Pose landmark coordinates:
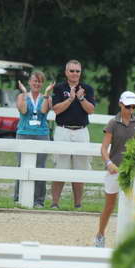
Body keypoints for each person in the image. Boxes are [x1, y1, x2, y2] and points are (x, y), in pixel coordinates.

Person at [95, 91, 135, 247]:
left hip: (133, 171)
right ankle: (100, 235)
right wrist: (109, 163)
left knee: (132, 205)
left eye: (133, 107)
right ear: (121, 105)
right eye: (128, 106)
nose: (131, 110)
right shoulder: (113, 123)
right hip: (114, 169)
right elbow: (104, 148)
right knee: (109, 206)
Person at [51, 59, 95, 209]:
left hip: (81, 131)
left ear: (80, 73)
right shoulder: (59, 88)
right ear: (66, 72)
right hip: (63, 130)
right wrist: (70, 99)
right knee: (60, 167)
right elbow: (56, 109)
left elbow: (90, 110)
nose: (75, 73)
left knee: (80, 169)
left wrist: (81, 98)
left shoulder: (87, 89)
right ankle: (55, 203)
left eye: (77, 71)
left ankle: (78, 204)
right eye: (72, 71)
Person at [13, 71, 55, 207]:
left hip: (41, 134)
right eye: (34, 81)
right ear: (29, 82)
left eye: (40, 81)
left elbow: (43, 111)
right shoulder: (21, 96)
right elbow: (24, 111)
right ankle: (18, 198)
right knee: (21, 165)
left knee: (40, 167)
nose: (37, 84)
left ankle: (38, 200)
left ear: (42, 84)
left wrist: (47, 93)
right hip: (24, 133)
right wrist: (25, 93)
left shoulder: (46, 97)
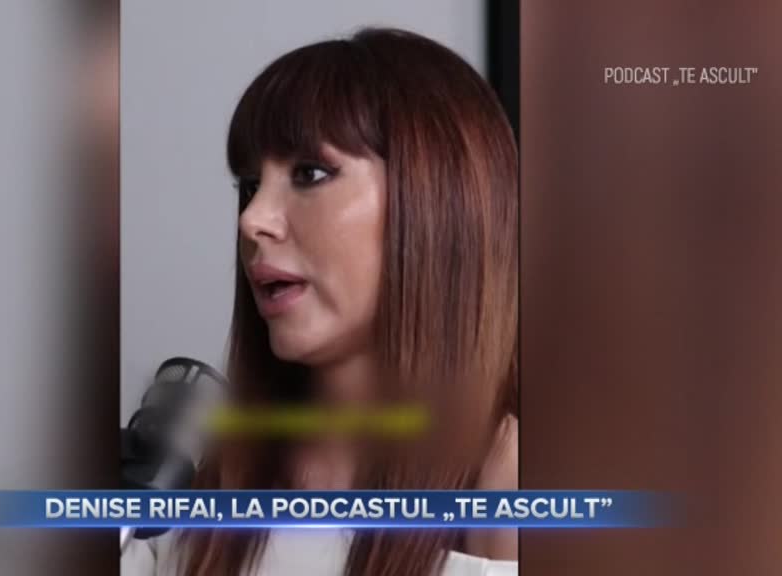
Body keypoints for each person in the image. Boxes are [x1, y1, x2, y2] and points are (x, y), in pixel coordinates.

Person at [124, 27, 518, 576]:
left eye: (310, 173)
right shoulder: (209, 471)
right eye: (249, 185)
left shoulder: (511, 480)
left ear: (436, 200)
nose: (252, 219)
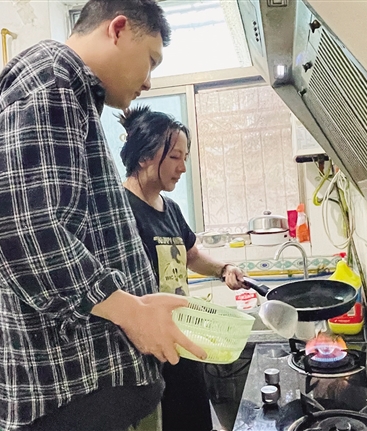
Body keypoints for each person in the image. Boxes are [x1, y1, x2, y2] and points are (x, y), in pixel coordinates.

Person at [0, 1, 206, 430]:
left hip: (81, 400)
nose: (149, 81)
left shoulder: (70, 92)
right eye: (150, 60)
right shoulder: (54, 80)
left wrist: (137, 301)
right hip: (63, 403)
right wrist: (130, 311)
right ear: (118, 29)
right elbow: (7, 227)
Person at [118, 106, 245, 431]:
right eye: (175, 157)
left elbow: (190, 255)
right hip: (146, 355)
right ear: (144, 157)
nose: (183, 167)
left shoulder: (170, 209)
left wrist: (223, 268)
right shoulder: (119, 211)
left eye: (184, 157)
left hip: (181, 342)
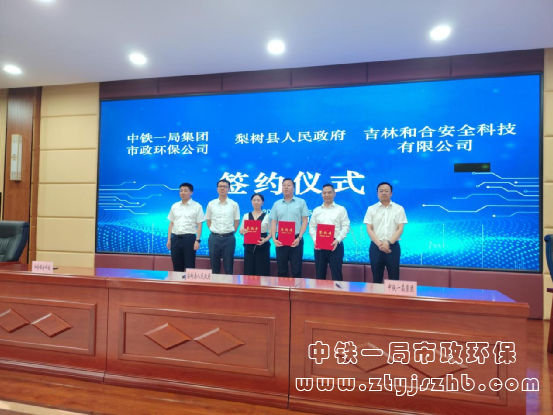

▶ _ASSIGNMENT_: No pictures should appear in the answer, which is to be the lines from the line with "right ear: (66, 72)" through the end of the records above, restated exactly.

▶ _THE COMPLETED TASK_:
right ear: (66, 72)
right hip: (63, 130)
right wrist: (70, 99)
right knee: (60, 167)
right elbow: (56, 109)
left elbow: (90, 110)
nose: (75, 73)
left knee: (80, 169)
left wrist: (81, 98)
left shoulder: (87, 89)
right ankle: (55, 203)
left eye: (77, 71)
left ankle: (78, 204)
right eye: (72, 71)
Person at [13, 71, 55, 207]:
left hip: (41, 134)
right eye: (34, 81)
right ear: (29, 82)
left eye: (40, 81)
left elbow: (43, 111)
right shoulder: (21, 96)
right elbow: (24, 111)
right ankle: (18, 198)
right knee: (21, 165)
left knee: (40, 167)
nose: (37, 84)
left ankle: (38, 200)
left ear: (42, 84)
left wrist: (47, 93)
right hip: (24, 133)
right wrist: (25, 93)
left shoulder: (46, 97)
Body keypoints for each person in the image. Boxes are [x1, y1, x2, y2] and points are (x, y), in pixel coordinates.

Person at [124, 27, 518, 576]:
left eye: (310, 173)
right shoulder: (209, 471)
right eye: (249, 185)
left shoulder: (511, 480)
left ear: (436, 200)
nose: (252, 219)
Body keypoints for each person in the image. Boxes are [x1, y1, x2, y2] and points are (x, y), in pixel coordinates.

Person at [0, 1, 206, 430]:
left hip: (81, 400)
nose: (149, 81)
left shoulder: (70, 92)
right eye: (150, 60)
right shoulder: (54, 80)
left wrist: (137, 301)
right hip: (63, 403)
right wrist: (130, 311)
right ear: (118, 29)
right elbow: (7, 227)
Person at [118, 106, 245, 431]:
right eye: (175, 157)
left elbow: (190, 255)
right hip: (146, 355)
right ear: (144, 157)
nose: (183, 167)
left shoulder: (170, 209)
left wrist: (223, 268)
right shoulder: (119, 211)
left eye: (184, 157)
left hip: (181, 342)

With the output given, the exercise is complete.